*** Provided text ***

I am attempting to learn from a textbook that has the following question:
The boundary-value problem $$ y'' = 4(y-x), \qquad 0 \leq x \leq 1, \qquad y(0)=0, \, \, \, y(1)=2 $$ has the solution $y(x) = e^2(e^4 -1)^{-1} (e^{2x}-e^{-2x})+x$. Use the linear shooting method to approximate the solution, and compare the results to the actual solution. Also, $h = \frac{1}{2}$.
This is not mentioned in the question itself, but by looking at the solution, I believe the solution wants us to give the numerical approximation of $y(0.5)$. Thank you.
So I'm mostly just focusing on the "approximate the solution" section. I've read so many textbooks but I just can't get my head around it, so I'm having to ask on here. I see that you make an initial approximation $y'(a) = \lambda$. And then you use a linear equation in the form:
$$\lambda = \frac{\beta - y_o(b)}{z(b)}$$ to determine $\lambda$.
I also think we can use:
$$y_\lambda(x) = y_0(x) + \lambda z(x)$$
I also know you get two equations. I have done it in this manner:
$$y'(x) = z(x)$$ $$z'(x) = 4y(x)-4x$$
And we then want to find $y_0(x)$ and $z(x)$ I think?. Using Euler's or Runge-Kutta or something? Let us use Runge-Kutta 4 for the sake of this post.
Any help is appreciated. I'm also stuck on the non-linear version, but I'm just going to try and get my head around the linear version for now... I also know this isn't the best written question, sorry. I'm just very lost.
Edit: As nobody has gotten the answer yet it seems, I thought I would post it. The textbook answer is: "0.82432432" as the approximation. Anybody know how to get that result? Thank you.
The value of $y'(a)$ depends on the method you use and the step size. However, because your system is linear, solving for $y'(a)$ is just a single step linear interpolation/extrapolation. Alternatively, you can keep track of $y'(a)$ during your iterations (since the DE is linear, every step of the approximate solution is going to look like $y=y_0+y'(a)y_1$) and solve for $y'(a)$ at the end.

*** End of Provided text ***
*** Supplied material ***

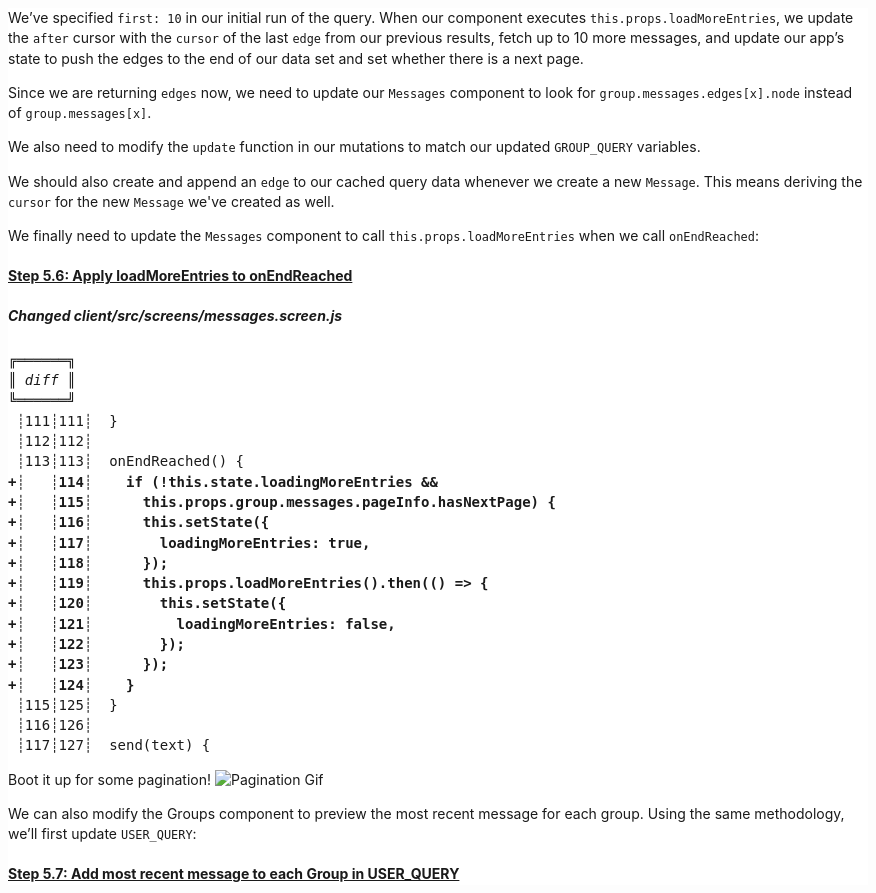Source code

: [}]: #

We’ve specified `first: 10` in our initial run of the query. When our component executes `this.props.loadMoreEntries`, we update the `after` cursor with the `cursor` of the last `edge` from our previous results, fetch up to 10 more messages, and update our app’s state to push the edges to the end of our data set and set whether there is a next page.

Since we are returning `edges` now, we need to update our `Messages` component to look for `group.messages.edges[x].node` instead of `group.messages[x]`.

We also need to modify the `update` function in our mutations to match our updated `GROUP_QUERY` variables.

We should also create and append an `edge` to our cached query data whenever we create a new `Message`. This means deriving the `cursor` for the new `Message` we've created as well.

We finally need to update the `Messages` component to call `this.props.loadMoreEntries` when we call `onEndReached`:

[{]: <helper> (diffStep 5.6)

#### [Step 5.6: Apply loadMoreEntries to onEndReached](https://github.com/srtucker22/chatty/commit/78c85f2)

##### Changed client&#x2F;src&#x2F;screens&#x2F;messages.screen.js
<pre>
<i>╔══════╗</i>
<i>║ diff ║</i>
<i>╚══════╝</i>
 ┊111┊111┊  }
 ┊112┊112┊
 ┊113┊113┊  onEndReached() {
<b>+┊   ┊114┊    if (!this.state.loadingMoreEntries &amp;&amp;</b>
<b>+┊   ┊115┊      this.props.group.messages.pageInfo.hasNextPage) {</b>
<b>+┊   ┊116┊      this.setState({</b>
<b>+┊   ┊117┊        loadingMoreEntries: true,</b>
<b>+┊   ┊118┊      });</b>
<b>+┊   ┊119┊      this.props.loadMoreEntries().then(() &#x3D;&gt; {</b>
<b>+┊   ┊120┊        this.setState({</b>
<b>+┊   ┊121┊          loadingMoreEntries: false,</b>
<b>+┊   ┊122┊        });</b>
<b>+┊   ┊123┊      });</b>
<b>+┊   ┊124┊    }</b>
 ┊115┊125┊  }
 ┊116┊126┊
 ┊117┊127┊  send(text) {
</pre>

[}]: #

Boot it up for some pagination! ![Pagination Gif](https://github.com/srtucker22/chatty/blob/master/.tortilla/media/step5-6.gif)

We can also modify the Groups component to preview the most recent message for each group. Using the same methodology, we’ll first update `USER_QUERY`:

[{]: <helper> (diffStep 5.7)

#### [Step 5.7: Add most recent message to each Group in USER_QUERY](https://github.com/srtucker22/chatty/commit/8a44b7e)


[//]: # (head-end)
[{]: <helper> (diffStep 5.1)
[{]: <helper> (diffStep 5.2)
[{]: <helper> (diffStep 5.3 files="client/src/screens/messages.screen.js")
[{]: <helper> (diffStep 5.4)
[{]: <helper> (diffStep 5.5)
[{]: <helper> (diffStep 5.8)
[{]: <helper> (diffStep 5.9)
[{]: <helper> (diffStep "5.10")
[//]: # (foot-start)
[{]: <helper> (navStep)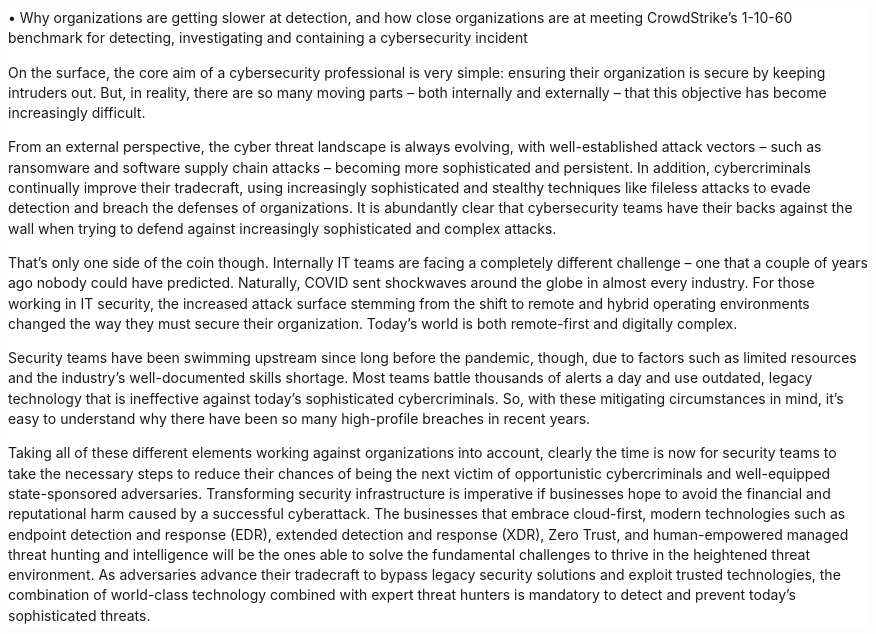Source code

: • Why organizations are getting slower at detection, and how close organizations are at meeting 
CrowdStrike’s 1\-10\-60 benchmark for detecting, investigating and containing a cybersecurity 
incident

On the surface, the core aim of a cybersecurity professional is very simple: ensuring their organization 
is secure by keeping intruders out. But, in reality, there are so many moving parts – both internally and 
externally – that this objective has become increasingly difficult.

From an external perspective, the cyber threat landscape is always evolving, with well\-established attack 
vectors – such as ransomware and software supply chain attacks – becoming more sophisticated and 
persistent. In addition, cybercriminals continually improve their tradecraft, using increasingly sophisticated 
and stealthy techniques like fileless attacks to evade detection and breach the defenses of organizations. It 
is abundantly clear that cybersecurity teams have their backs against the wall when trying to defend against 
increasingly sophisticated and complex attacks. 

That’s only one side of the coin though. Internally IT teams are facing a completely different challenge – one 
that a couple of years ago nobody could have predicted. Naturally, COVID sent shockwaves around the 
globe in almost every industry. For those working in IT security, the increased attack surface stemming 
from the shift to remote and hybrid operating environments changed the way they must secure their 
organization. Today’s world is both remote\-first and digitally complex.

Security teams have been swimming upstream since long before the pandemic, though, due to factors 
such as limited resources and the industry’s well\-documented skills shortage. Most teams battle thousands 
of alerts a day and use outdated, legacy technology that is ineffective against today’s sophisticated 
cybercriminals. So, with these mitigating circumstances in mind, it’s easy to understand why there have 
been so many high\-profile breaches in recent years.

Taking all of these different elements working against organizations into account, clearly the time is now for 
security teams to take the necessary steps to reduce their chances of being the next victim of opportunistic 
cybercriminals and well\-equipped state\-sponsored adversaries. Transforming security infrastructure 
is imperative if businesses hope to avoid the financial and reputational harm caused by a successful 
cyberattack. The businesses that embrace cloud\-first, modern technologies such as endpoint detection 
and response (EDR), extended detection and response (XDR), Zero Trust, and human\-empowered 
managed threat hunting and intelligence will be the ones able to solve the fundamental challenges to thrive 
in the heightened threat environment. As adversaries advance their tradecraft to bypass legacy security 
solutions and exploit trusted technologies, the combination of world\-class technology combined with 
expert threat hunters is mandatory to detect and prevent today’s sophisticated threats.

*** End of Supplied material ***

> Problem set:
1 > Answer these questions about the forum thread on the linear shooting method:
(a) What step size h does the problem specify?
(b) What approximation does the textbook give as its answer?
(c) Which method does the poster choose to use for the sake of the post?
2 > Extract a passage from the forum thread on the linear shooting method, word for word. Begin at the words "I also think" and stop after "result? Thank you.".
3 > Extend the forum thread on the linear shooting method, starting right after its last sentence.
The records are not needed.

> Responses to the exercise:
1 >
(a) h = 1/2
(b) 0.82432432
(c) Runge-Kutta 4

2 >
I also think we can use:
$$y_\lambda(x) = y_0(x) + \lambda z(x)$$
I also know you get two equations. I have done it in this manner:
$$y'(x) = z(x)$$ $$z'(x) = 4y(x)-4x$$
And we then want to find $y_0(x)$ and $z(x)$ I think?. Using Euler's or Runge-Kutta or something? Let us use Runge-Kutta 4 for the sake of this post.
Any help is appreciated. I'm also stuck on the non-linear version, but I'm just going to try and get my head around the linear version for now... I also know this isn't the best written question, sorry. I'm just very lost.
Edit: As nobody has gotten the answer yet it seems, I thought I would post it. The textbook answer is: "0.82432432" as the approximation. Anybody know how to get that result? Thank you.

3 >
First, convert your second-order equation to a first-order equation: $$ \begin{pmatrix}y\\y'\end{pmatrix}' =\begin{pmatrix}y'\\4(y-x)\end{pmatrix} $$
For example, if you use Euler's method with step size $h=1$, using $y(0)=0$ and $y_{approx}'(1)=\lambda$ $$ \begin{pmatrix} y_{approx}(x=1)\\y'_{approx}(x=1) \end{pmatrix}= \begin{pmatrix} 0\\\lambda \end{pmatrix}+ \begin{pmatrix} \lambda\\0 \end{pmatrix} $$ So $\lambda_1=0$ this scheme gives $y_{approx}(1;\lambda_1)=0$ and for $\lambda_2=10$ (say) we have $y_{approx}(1;\lambda_2)=10$. A linear interpolation gives the next candidate $$ \lambda=\frac{y(1)-y_{approx}(1;\lambda_1)}{y_{approx}(1;\lambda_2)-y_{approx}(1;\lambda_1)}=2,$$ and of course you find $y_{approx}(1;\lambda=2)=2$.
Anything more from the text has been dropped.